Il acquiesça lentement. Il se baissa, pencha la tête en avant jusqu’à ce qu’elle soit entre ses genoux, et resta ainsi accroupi, adossé au mur, sans rien dire, pendant un long moment. Mon irritation tomba. Je voyais qu’il avait réellement des ennuis. Cet aspect-là de Timothy était entièrement nouveau pour moi. Il voulait s’ouvrir, il voulait participer, mais il méprisait tellement tout cela qu’il en était incapable. Je ne lui dis rien. Je le laissai ainsi accroupi, et finalement il releva la tête et dit :
— Si je te raconte ce que j’ai à te raconter, quelle assurance est-ce que j’ai que tu ne le répéteras pas ?

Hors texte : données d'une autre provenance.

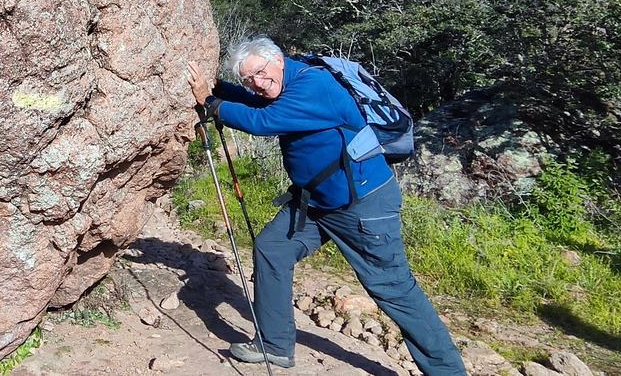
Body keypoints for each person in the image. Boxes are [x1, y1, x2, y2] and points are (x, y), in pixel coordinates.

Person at [185, 36, 466, 375]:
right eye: (249, 79)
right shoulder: (287, 85)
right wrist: (222, 89)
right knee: (272, 249)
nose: (257, 83)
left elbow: (263, 122)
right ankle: (275, 346)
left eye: (260, 72)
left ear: (278, 60)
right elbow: (261, 103)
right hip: (317, 203)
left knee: (393, 289)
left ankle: (447, 371)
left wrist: (211, 102)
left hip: (363, 204)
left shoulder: (312, 86)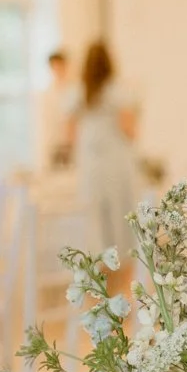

— Frater Javier nous a donné comme instructions de ne répéter à personne ce que nous entendrions dans ces confessions.
— Je sais, mais est-ce que tu garderas vraiment le secret ?
— Tu n’as pas confiance en moi, Timothy ?
— Je ne fais confiance à personne pour ça. C’est une chose qui pourrait me détruire. Le frater ne plaisantait pas quand il disait que chacun de nous a quelque chose au fond de son cœur qu’il n’ose pas laisser sortir. J’ai fait pas mal de choses dégueulasses dans ma vie, oui, mais il y en a une qui est tellement dégueulasse que ça lui confère une valeur presque sacrée. Un péché monstrueux. Les gens me mépriseraient s’ils savaient. Tu vas probablement me mépriser. — Son visage était devenu gris. — Je ne sais pas si j’ai envie de te raconter ça.
— Si tu n’en as pas envie, ne le fais pas.
— Je suis censé me libérer.
— Seulement si tu adhères à la discipline du Livre des Crânes. Ce qui n’est pas ton cas.
— Oui, mais si je voulais y adhérer, il faudrait que je fasse maintenant ce que demande frater Javier. Je ne sais pas. Je ne sais pas. Tu es sûr que tu ne répéterais rien à Eli ou à Ned ? Ni à personne d’autre ?
— J’en suis absolument sûr.
— J’aimerais bien pouvoir te croire.
— Je ne peux pas t’aider sur ce chapitre, Timothy. C’est comme dit Eli : il y a des cas où il faut avoir la foi.
— Peut-être qu’on pourrait conclure un marché, dit-il, le front couvert de sueur, l’air désespéré. Je te raconte mon histoire et ensuite tu me racontes la tienne, et ainsi nous aurons chacun un moyen de pression sur l’autre et une garantie qu’il n’en parlera à personne.
— Celui à qui je dois me confesser, c’est Eli, et pas toi.
— Tu refuses, alors ?
— Je refuse.
Il resta de nouveau sans rien dire. Encore plus longtemps que la dernière fois. Finalement, il releva les yeux. Son regard était effrayant. Il s’humecta les lèvres et remua la mâchoire, mais aucun son ne sortit. Il paraissait au bord de la panique, et une partie de sa terreur me gagnait. Je me sentais nerveux, tendu, oppressé par la chaleur écrasante que je ressentais soudain.